> **ESERCIZIO BREVE A**
Riporta tutte le righe dei record in cui compare la parola "Last".

> **TESTO DI PARTENZA**
* * * * * * *
Il bombardamento dovrebbe essere inserito nelle liste dei crimini di guerra e dei crimini contro l’umanità: è un abominio, un orrore talmente orrendo che produce danni anche nel ricordo, quando, con enorme beffa della realtà storica, riesce a tramutarsi in qualcos’altro, magari in qualcosa di tollerabile o sopportabile [QUI]. Ma il bombardamento è semplicemente infamia e lo è sempre, ovunque e da chiunque venga praticato. Lo è sia quando è perpetuato dai nazisti in Polonia, sia quando è effettuato dagli alleati a Dresda. I misconosciuti bombardamenti angloamericani di Battipaglia, Ponticelli, Foggia e Cassino a cosa servirono? Le ecatombi di Hiroshima e Nagasaki sono passate addirittura come “un male necessario”. E, più recentemente, i bombardamenti della Nato a Falluja o sulle città del Kosovo, per di più con armi al fosforo e all’uranio impoverito, sono stati una forma di “esportazione della democrazia”.
E’ così che siamo arrivati a ieri, all’accerchiamento di Gaza con carri armati e navi da guerra, mentre piovevano bombe israeliane sulle case palestinesi. E tutto questo per “eliminare” un capo di Hamas, come con cinico trionfalismo ha raccontato la stessa IDF su Twitter.
La brutalità alimenta se stessa e quando supera un certo limite non ha più bisogno nemmeno di una ragione: esiste e basta, col rischio concreto di diventare ingovernabile e, in una certa misura, “autonoma”. Il male si impossessa degli uomini e non c’è più etica, né razionalità, nessuna norma, né pudore. Si attiva quella che Gunther Anders chiama «cecità dell’apocalisse» [QUI], ovvero quella condizione per cui il nostro potere di azione è infinitamente superiore alla nostra capacità di sentire e di immaginare [QUI]. Per fermare la guerra dovrebbero cambiare tante cose, ovviamente, ma innanzitutto dovrebbero cessare la paura (reciproca) e l’odio, cioè quella forma di male (un male spesso banale) di cui sono portatori certi governanti. Come scriveva Alexander Langer, abbiamo estrema necessità di «“traditori della compattezza etnica”, ma non “transfughi”» [QUI]: occorrono, cioè, «disertori del fronte etnico», persone che si chiamino fuori dalla compattezza degli schieramenti, che si rifiutino di partecipare alle iniziative belliche, che si estraniino dalle emozioni della guerra.
* * * * * * *
> **ESERCIZIO BREVE B**
Stampa per intero e senza alcuna modifica il testo sui bombardamenti e sulla guerra.

> **CONTENUTO DEI RECORD**
* * * * * * *
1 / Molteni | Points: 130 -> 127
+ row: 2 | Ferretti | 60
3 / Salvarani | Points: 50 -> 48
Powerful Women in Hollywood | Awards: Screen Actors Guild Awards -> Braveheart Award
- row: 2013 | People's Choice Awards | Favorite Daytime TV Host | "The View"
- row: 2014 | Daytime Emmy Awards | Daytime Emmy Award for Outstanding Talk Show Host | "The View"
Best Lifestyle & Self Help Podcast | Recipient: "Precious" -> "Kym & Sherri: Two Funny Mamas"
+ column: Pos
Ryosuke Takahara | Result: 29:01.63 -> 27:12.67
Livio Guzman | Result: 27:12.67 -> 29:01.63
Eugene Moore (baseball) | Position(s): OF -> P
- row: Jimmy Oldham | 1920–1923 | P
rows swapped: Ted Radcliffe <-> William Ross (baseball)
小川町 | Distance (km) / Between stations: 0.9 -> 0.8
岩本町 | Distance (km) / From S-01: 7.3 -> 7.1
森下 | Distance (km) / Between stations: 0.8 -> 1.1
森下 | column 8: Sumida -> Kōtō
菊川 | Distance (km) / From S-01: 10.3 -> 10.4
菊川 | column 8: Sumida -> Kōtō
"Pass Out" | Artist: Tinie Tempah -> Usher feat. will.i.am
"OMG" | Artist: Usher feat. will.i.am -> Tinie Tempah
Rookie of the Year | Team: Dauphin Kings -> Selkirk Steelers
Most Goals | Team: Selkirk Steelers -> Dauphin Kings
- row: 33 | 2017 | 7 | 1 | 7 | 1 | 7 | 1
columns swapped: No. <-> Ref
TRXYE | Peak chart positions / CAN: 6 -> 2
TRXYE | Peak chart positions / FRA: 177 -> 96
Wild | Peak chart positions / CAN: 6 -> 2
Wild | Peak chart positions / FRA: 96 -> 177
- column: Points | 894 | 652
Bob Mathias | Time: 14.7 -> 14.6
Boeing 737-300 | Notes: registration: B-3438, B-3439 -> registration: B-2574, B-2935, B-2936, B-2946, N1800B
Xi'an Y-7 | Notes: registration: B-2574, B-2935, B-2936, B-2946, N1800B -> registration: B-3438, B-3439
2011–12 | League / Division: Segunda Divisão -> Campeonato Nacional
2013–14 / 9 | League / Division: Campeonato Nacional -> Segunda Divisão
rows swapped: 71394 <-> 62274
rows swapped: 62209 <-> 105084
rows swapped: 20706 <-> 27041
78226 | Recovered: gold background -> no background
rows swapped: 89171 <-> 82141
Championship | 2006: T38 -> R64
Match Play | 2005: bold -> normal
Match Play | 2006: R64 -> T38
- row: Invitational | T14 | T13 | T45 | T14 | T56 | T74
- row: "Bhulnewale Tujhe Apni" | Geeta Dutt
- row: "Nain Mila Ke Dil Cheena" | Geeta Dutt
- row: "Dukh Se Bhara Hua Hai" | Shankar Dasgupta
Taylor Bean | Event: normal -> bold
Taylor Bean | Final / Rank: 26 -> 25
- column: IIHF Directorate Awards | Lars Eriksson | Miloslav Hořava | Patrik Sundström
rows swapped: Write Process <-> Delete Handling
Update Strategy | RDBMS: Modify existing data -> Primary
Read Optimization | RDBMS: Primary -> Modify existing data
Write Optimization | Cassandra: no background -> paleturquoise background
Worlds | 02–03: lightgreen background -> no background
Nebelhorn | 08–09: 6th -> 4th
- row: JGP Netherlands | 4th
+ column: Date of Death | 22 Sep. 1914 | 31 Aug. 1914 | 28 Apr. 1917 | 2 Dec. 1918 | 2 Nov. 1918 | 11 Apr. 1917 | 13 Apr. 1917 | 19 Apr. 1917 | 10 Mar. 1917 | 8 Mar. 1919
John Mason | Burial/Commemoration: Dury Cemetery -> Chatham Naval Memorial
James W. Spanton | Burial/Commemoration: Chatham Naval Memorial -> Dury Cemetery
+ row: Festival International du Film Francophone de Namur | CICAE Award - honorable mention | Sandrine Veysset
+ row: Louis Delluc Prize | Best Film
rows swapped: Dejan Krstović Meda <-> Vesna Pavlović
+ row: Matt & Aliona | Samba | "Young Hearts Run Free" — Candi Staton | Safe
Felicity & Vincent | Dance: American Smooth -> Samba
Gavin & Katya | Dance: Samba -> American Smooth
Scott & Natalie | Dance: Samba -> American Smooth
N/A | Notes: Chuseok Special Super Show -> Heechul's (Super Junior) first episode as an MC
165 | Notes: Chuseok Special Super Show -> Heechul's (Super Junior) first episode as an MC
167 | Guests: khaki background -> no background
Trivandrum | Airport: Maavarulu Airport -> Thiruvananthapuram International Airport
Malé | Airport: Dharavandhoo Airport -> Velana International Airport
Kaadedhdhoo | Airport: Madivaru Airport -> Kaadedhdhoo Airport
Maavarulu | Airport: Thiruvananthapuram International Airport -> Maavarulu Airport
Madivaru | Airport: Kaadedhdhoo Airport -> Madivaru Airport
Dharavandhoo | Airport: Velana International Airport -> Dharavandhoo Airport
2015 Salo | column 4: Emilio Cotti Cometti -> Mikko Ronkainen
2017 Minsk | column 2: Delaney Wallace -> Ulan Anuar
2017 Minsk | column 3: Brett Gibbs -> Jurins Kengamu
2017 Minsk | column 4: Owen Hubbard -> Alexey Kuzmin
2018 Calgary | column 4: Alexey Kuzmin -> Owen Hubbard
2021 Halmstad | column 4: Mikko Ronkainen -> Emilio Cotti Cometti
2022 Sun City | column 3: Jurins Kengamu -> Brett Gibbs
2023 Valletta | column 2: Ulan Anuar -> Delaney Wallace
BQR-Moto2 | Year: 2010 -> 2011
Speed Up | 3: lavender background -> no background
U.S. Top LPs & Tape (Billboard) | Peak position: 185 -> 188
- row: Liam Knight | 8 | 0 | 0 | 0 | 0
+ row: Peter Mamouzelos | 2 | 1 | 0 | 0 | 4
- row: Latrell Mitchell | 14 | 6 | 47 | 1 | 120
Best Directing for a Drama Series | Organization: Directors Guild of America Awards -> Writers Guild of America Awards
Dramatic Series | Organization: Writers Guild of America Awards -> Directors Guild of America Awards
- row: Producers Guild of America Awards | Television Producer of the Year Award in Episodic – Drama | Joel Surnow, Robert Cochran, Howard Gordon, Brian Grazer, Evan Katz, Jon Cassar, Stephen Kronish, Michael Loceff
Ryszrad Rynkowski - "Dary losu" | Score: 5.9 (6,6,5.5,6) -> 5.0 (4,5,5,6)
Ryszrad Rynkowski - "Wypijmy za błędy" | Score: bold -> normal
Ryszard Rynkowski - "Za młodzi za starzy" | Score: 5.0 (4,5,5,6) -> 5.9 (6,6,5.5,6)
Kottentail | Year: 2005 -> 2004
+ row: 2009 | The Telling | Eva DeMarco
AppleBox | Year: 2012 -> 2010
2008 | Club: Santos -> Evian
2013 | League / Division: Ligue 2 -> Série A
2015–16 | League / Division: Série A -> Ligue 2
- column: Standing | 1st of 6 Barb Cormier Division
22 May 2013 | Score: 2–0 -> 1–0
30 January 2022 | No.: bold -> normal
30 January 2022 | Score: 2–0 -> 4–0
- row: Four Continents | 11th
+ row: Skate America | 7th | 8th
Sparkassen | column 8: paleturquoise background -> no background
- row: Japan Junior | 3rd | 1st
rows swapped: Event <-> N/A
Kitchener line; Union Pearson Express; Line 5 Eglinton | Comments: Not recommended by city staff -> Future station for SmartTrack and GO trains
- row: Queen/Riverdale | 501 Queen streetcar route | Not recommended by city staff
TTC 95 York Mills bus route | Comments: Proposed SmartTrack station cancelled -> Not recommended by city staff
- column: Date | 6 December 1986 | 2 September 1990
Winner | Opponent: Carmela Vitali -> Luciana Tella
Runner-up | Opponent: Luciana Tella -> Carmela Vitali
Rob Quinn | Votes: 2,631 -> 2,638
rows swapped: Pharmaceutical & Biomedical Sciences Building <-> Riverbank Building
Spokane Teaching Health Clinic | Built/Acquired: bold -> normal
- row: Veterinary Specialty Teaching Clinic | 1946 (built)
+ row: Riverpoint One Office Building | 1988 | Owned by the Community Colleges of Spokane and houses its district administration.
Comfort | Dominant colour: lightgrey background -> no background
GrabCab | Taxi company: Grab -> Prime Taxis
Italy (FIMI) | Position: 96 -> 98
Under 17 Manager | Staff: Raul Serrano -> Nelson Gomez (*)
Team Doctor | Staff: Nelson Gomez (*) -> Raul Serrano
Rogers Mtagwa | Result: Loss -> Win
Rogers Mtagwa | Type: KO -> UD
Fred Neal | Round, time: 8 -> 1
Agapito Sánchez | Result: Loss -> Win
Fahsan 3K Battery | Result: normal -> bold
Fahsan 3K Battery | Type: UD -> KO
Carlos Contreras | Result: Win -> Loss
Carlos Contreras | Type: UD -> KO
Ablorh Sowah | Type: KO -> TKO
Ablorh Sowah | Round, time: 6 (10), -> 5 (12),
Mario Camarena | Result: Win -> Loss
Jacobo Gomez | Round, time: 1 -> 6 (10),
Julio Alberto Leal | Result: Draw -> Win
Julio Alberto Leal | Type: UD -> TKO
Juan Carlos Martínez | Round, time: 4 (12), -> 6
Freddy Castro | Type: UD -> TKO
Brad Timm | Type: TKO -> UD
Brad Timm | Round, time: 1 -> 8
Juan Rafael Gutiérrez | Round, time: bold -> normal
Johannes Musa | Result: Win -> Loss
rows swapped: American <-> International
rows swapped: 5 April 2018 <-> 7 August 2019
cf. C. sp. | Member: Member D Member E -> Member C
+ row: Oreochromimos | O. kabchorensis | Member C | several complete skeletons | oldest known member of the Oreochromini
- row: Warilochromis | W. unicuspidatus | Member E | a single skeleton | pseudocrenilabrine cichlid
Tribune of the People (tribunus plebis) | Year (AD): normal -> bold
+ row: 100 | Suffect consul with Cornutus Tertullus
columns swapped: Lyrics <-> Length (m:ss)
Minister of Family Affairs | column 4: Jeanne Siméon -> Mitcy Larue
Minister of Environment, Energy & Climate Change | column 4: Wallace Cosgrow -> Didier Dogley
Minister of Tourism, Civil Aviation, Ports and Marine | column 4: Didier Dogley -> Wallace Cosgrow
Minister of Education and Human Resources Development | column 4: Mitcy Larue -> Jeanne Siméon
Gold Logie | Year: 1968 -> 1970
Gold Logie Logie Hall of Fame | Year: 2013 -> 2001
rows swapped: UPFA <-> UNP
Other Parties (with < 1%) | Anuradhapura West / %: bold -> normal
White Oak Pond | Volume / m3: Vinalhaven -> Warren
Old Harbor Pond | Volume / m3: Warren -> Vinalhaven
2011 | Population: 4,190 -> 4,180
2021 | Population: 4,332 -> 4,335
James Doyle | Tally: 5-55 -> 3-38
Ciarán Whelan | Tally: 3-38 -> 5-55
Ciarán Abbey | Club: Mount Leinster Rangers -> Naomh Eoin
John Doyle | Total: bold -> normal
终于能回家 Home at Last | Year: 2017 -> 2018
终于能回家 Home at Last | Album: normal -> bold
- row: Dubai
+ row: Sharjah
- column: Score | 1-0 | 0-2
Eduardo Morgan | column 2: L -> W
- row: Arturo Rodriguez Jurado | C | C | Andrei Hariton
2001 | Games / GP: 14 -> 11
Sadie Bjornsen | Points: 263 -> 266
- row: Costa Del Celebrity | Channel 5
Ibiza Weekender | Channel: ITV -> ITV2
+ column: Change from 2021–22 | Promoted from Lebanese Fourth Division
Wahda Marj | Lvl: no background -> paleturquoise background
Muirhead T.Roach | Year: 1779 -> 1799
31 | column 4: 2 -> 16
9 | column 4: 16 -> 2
* * * * * * *
> **RISPOSTA COMPLETA A**
终于能回家 Home at Last | Year: 2017 -> 2018
终于能回家 Home at Last | Album: normal -> bold

> **RISPOSTA COMPLETA B**
Il bombardamento dovrebbe essere inserito nelle liste dei crimini di guerra e dei crimini contro l’umanità: è un abominio, un orrore talmente orrendo che produce danni anche nel ricordo, quando, con enorme beffa della realtà storica, riesce a tramutarsi in qualcos’altro, magari in qualcosa di tollerabile o sopportabile [QUI]. Ma il bombardamento è semplicemente infamia e lo è sempre, ovunque e da chiunque venga praticato. Lo è sia quando è perpetuato dai nazisti in Polonia, sia quando è effettuato dagli alleati a Dresda. I misconosciuti bombardamenti angloamericani di Battipaglia, Ponticelli, Foggia e Cassino a cosa servirono? Le ecatombi di Hiroshima e Nagasaki sono passate addirittura come “un male necessario”. E, più recentemente, i bombardamenti della Nato a Falluja o sulle città del Kosovo, per di più con armi al fosforo e all’uranio impoverito, sono stati una forma di “esportazione della democrazia”.
E’ così che siamo arrivati a ieri, all’accerchiamento di Gaza con carri armati e navi da guerra, mentre piovevano bombe israeliane sulle case palestinesi. E tutto questo per “eliminare” un capo di Hamas, come con cinico trionfalismo ha raccontato la stessa IDF su Twitter.
La brutalità alimenta se stessa e quando supera un certo limite non ha più bisogno nemmeno di una ragione: esiste e basta, col rischio concreto di diventare ingovernabile e, in una certa misura, “autonoma”. Il male si impossessa degli uomini e non c’è più etica, né razionalità, nessuna norma, né pudore. Si attiva quella che Gunther Anders chiama «cecità dell’apocalisse» [QUI], ovvero quella condizione per cui il nostro potere di azione è infinitamente superiore alla nostra capacità di sentire e di immaginare [QUI]. Per fermare la guerra dovrebbero cambiare tante cose, ovviamente, ma innanzitutto dovrebbero cessare la paura (reciproca) e l’odio, cioè quella forma di male (un male spesso banale) di cui sono portatori certi governanti. Come scriveva Alexander Langer, abbiamo estrema necessità di «“traditori della compattezza etnica”, ma non “transfughi”» [QUI]: occorrono, cioè, «disertori del fronte etnico», persone che si chiamino fuori dalla compattezza degli schieramenti, che si rifiutino di partecipare alle iniziative belliche, che si estraniino dalle emozioni della guerra.